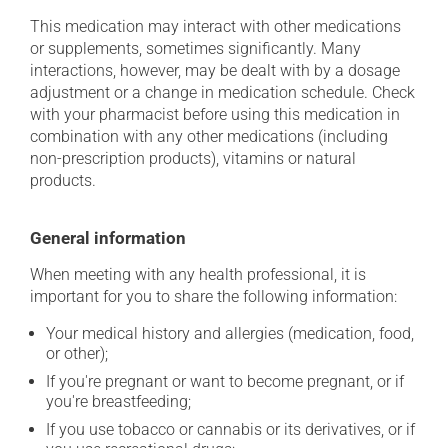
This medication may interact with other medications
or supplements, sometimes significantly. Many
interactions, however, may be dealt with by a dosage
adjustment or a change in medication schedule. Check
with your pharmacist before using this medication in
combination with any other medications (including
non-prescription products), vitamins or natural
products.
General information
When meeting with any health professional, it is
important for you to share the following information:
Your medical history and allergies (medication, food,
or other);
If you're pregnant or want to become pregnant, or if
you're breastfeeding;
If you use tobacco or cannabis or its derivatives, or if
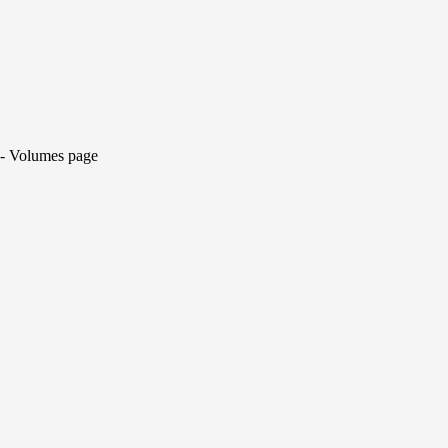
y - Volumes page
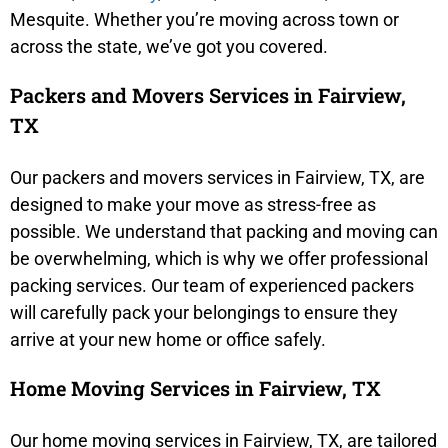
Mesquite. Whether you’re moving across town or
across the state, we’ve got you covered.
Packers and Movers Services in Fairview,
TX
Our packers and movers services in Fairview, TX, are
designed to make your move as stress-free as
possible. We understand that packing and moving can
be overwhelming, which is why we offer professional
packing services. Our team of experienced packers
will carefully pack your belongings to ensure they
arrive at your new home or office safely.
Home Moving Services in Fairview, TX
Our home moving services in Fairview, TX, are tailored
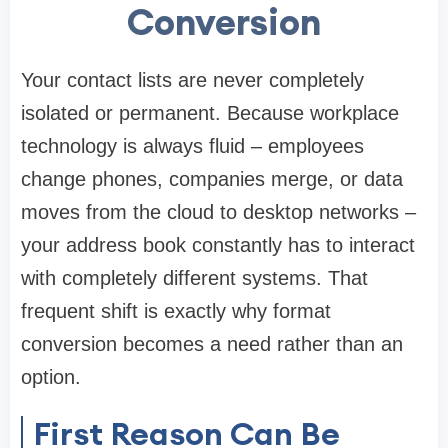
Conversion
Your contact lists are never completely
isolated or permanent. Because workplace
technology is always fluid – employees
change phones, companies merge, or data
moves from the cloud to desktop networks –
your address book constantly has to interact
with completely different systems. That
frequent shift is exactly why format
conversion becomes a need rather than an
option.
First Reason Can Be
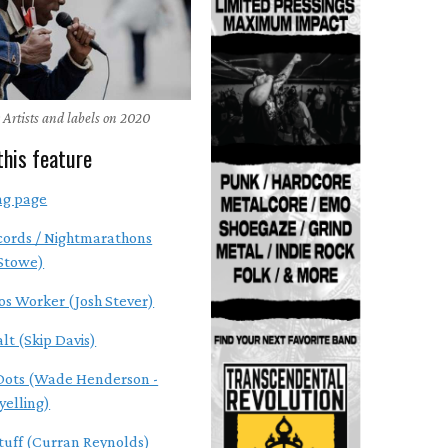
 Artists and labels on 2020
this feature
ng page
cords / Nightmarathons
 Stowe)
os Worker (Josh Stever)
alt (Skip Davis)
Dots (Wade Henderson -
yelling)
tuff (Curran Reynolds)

-*-

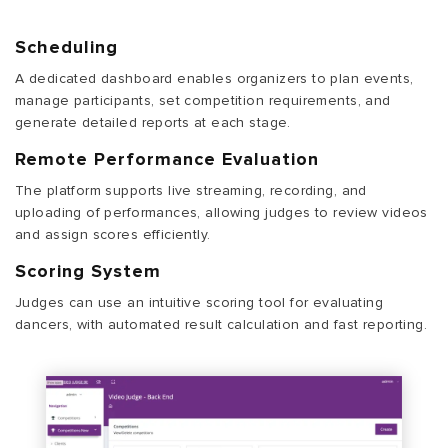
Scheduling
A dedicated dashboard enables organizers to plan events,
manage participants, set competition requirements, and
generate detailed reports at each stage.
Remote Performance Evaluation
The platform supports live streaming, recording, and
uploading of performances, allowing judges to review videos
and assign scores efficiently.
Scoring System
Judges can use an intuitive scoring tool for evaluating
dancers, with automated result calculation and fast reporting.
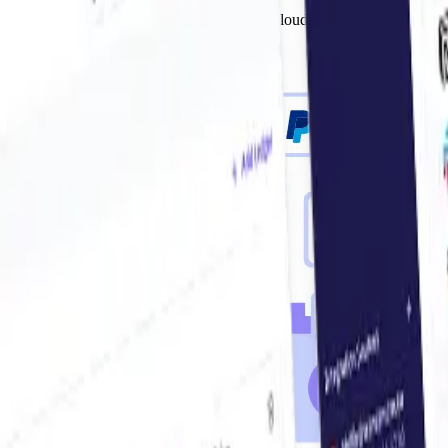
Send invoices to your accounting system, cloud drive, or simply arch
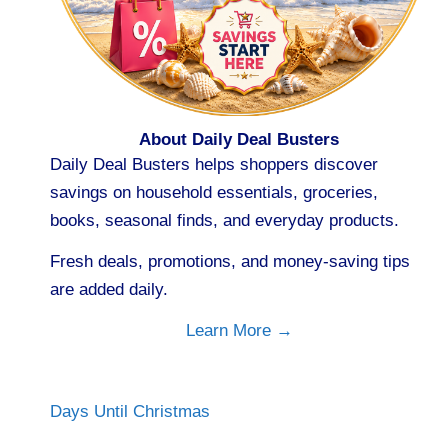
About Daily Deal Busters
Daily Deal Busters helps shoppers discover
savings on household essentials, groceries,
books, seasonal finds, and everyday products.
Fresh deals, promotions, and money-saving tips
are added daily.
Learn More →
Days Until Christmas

-*-

**TASK TO CARRY OUT:**
Please reproduce, exactly as they appear above, the lines from the line containing "About Daily Deal Busters" up to and including the line containing "Days Until Christmas".

**PROBLEM SOLUTION:**
About Daily Deal Busters
Daily Deal Busters helps shoppers discover
savings on household essentials, groceries,
books, seasonal finds, and everyday products.
Fresh deals, promotions, and money-saving tips
are added daily.
Learn More →
Days Until Christmas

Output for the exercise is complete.